Evans, Steven, Brown, and Smetana published the following research in Journal of the American Board of Family Medicine (JABFM) “Sample Closet Medications Are Neither Novel Nor Useful”  PDF is here. No need to read further the headline does a great job. Well allow me to capture some of the more damning points.

  • In 2009 80% of cardiologists, 70% of family physicians, and 67% of internists reported receiving samples
  • Samples get handed out in 20% of office encounters
  • 12% of all Americans receive drug samples yearly
  • Physicians and their staff frequently use sample drugs. (Bank CEOs get helicopters HCP get samples)
  • 82% of patients being given sample were insured for the year and had income 200% above federal poverty line (So much for samples helping the poor)
  • Samples skip EMR and the pharmacist which mean no potential for counseling
  • Physicians using samples bypass preferred drug choice

 

Drug samples are “almost never time worn and well-tested drugs … and usually comprise the newest drugs on the market.” Many new drugs on the market are “me too” drugs, a new drug within an existing class of medications that offers minimal additional therapeutic benefit. In addition, the long-term safety of newly approved drugs is often unknown.

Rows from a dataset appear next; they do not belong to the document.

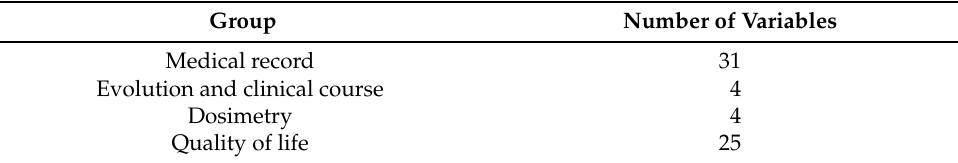
Table 3. The 64 variables chosen by the medical team, classified in their principal categories.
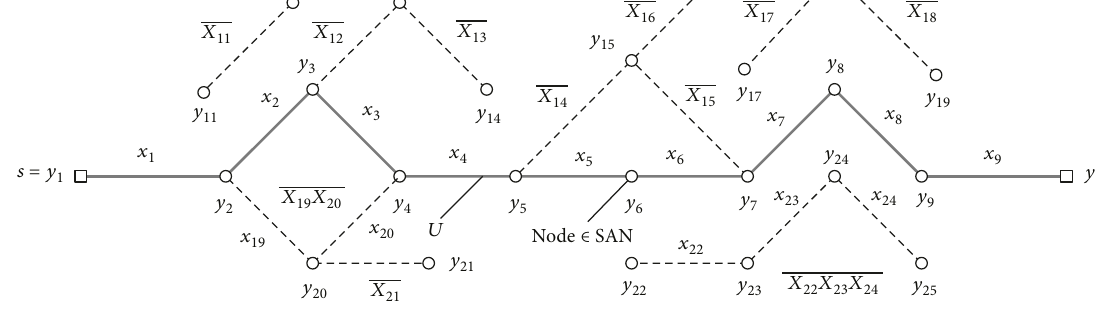
⋯ X ⋯ X 1 X 2 9 X 11 X 12 18 X 19 X 20 X 21 X 22 X 23 X 24 .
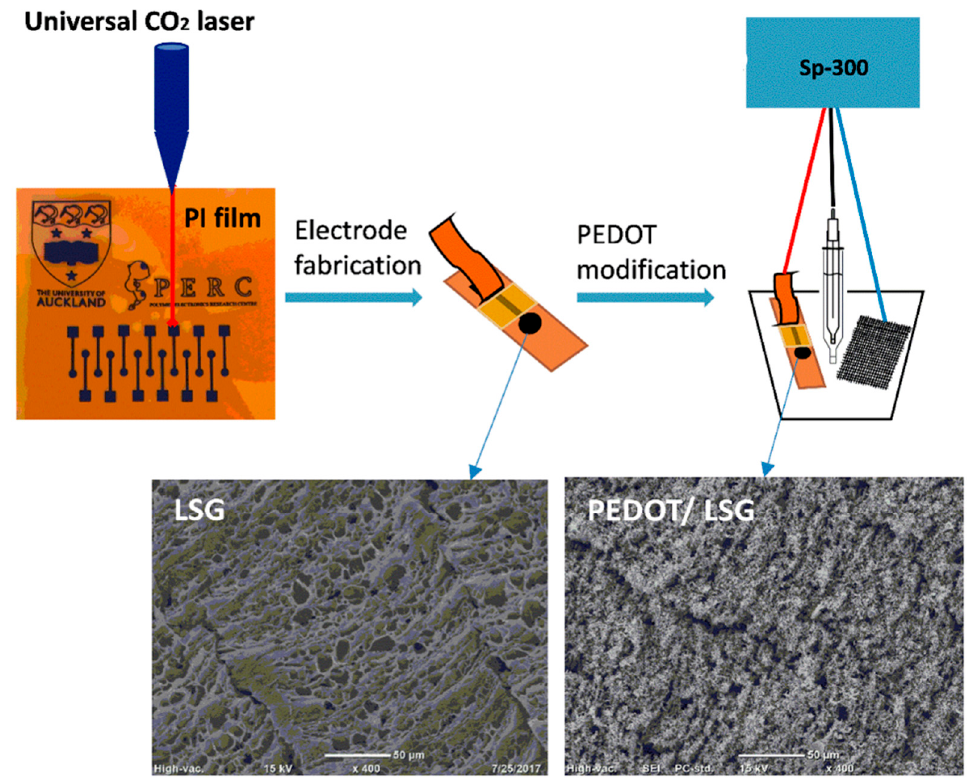
Figure 5. Schematic representation of the fabrication process of PEDOT-Modified Laser Scribed Graphene (PEDOT-LSG) electrodes, and micrographs showing the morphology of LSG and PE- DOT/LSG film. Modified with permission from [112]. Copyright 2018 Elsevier B.V.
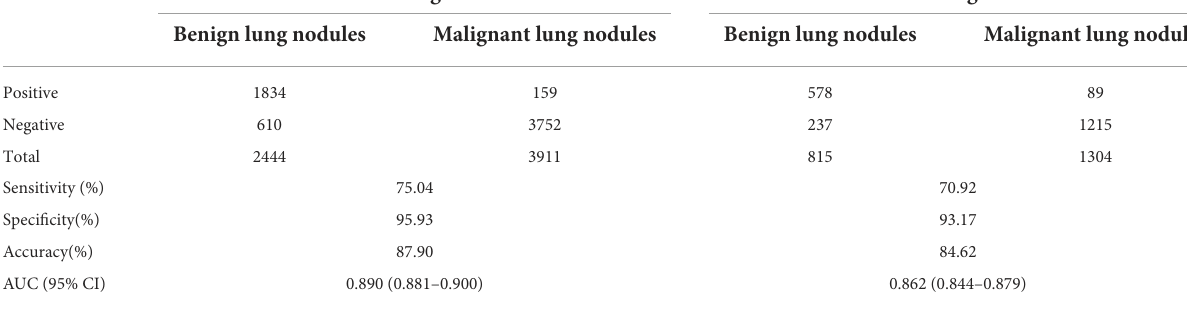
TABLE 5 Results of the proposed model to distinguish between benign and malignant lung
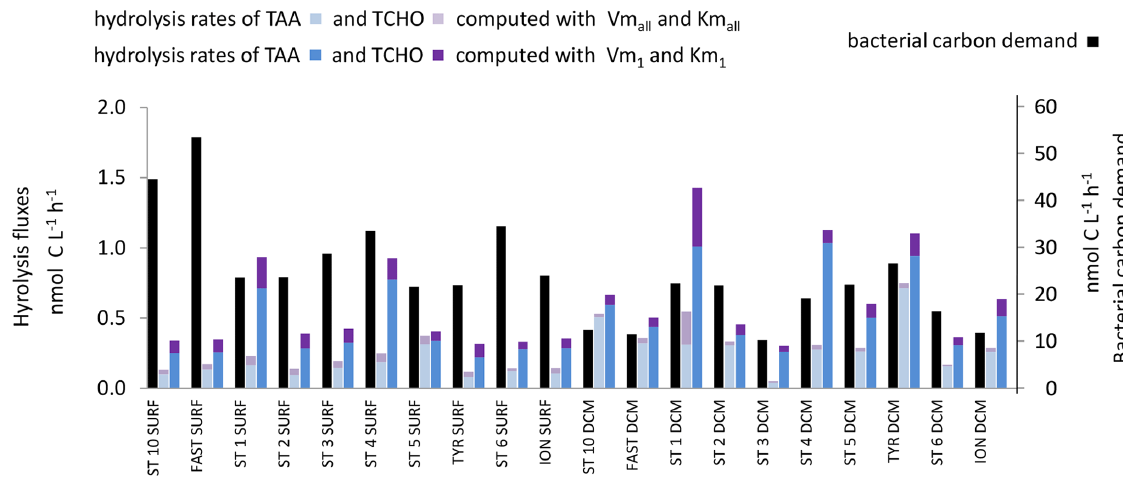
Figure 11. In situ hydrolysis rates of carbohydrates and proteins (nmolCL − 1 h − 1 ), determined from TAAs, TCHOs, and LAP and β GLU ectoenzymatic kinetics for the low- and high-affinity systems, and heterotrophic bacterial carbon demand (BCD), determined from BP assuming a bacterial growth efficiency of 10% in epipelagic waters. Note the different scale for bacterial carbon demand on the right.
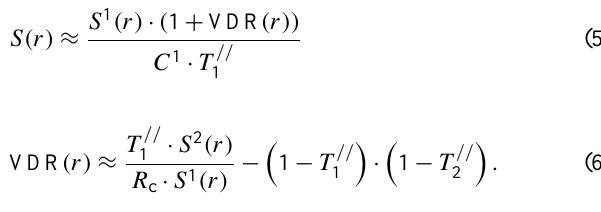
Fig. 2. Vertical profiles of the apparent backscatter coefficient Figure 2: Vertical profiles of the apparent backscatter coefficient )//(  ⊥ ) β //( app and VDR for the AL (top) and GBL (bottom). The molec- AL (top) and GBL (bottom). The molecular contribution is also indicated for the co-polar 577 ular contribution is also indicated for the co-polar and cross-polar and cross-polar channels. 578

Newly approved drugs, including those most likely to be found in samples closets, are often not novel or useful. For example, in one analysis of new drugs approved by the US Food and Drug Administration (FDA) in 2008, not a single new drug was both novel and relevant to primary care. Many newly approved drugs are heavily marketed as samples.

Need we continue? Okay

  • Only 5 of the 23 medications are first in a new class. Can you say me too?
  • Most sampled medications are not useful (20 of 23 sample closet medications had no studies demonstrating superior patient outcomes)
  • Safety and tolerability data was only found for 26% of the sample closet drugs
  • The closet samples are not first line agents in published guidelines
  • As if you need to ask these samples are more expensive when compared to generics
  • Finally, when the free sample are gone patients continue with the same medication at a higher cost.

This is a small sample but is the first of its kind. Bravo. The authors note that the number of physicians accepting sample was 64% in 2009 down from 78% in 2004. 

The strategy has worked for pharma and perpetuates the use of name brand drugs over generics and uses the physician to be the detail person with the patient. This research shows this strategy works. What can be done by pharma to make the sample closet a truly productive and valuable place for helping those in financial need. Coupons may not fair any better.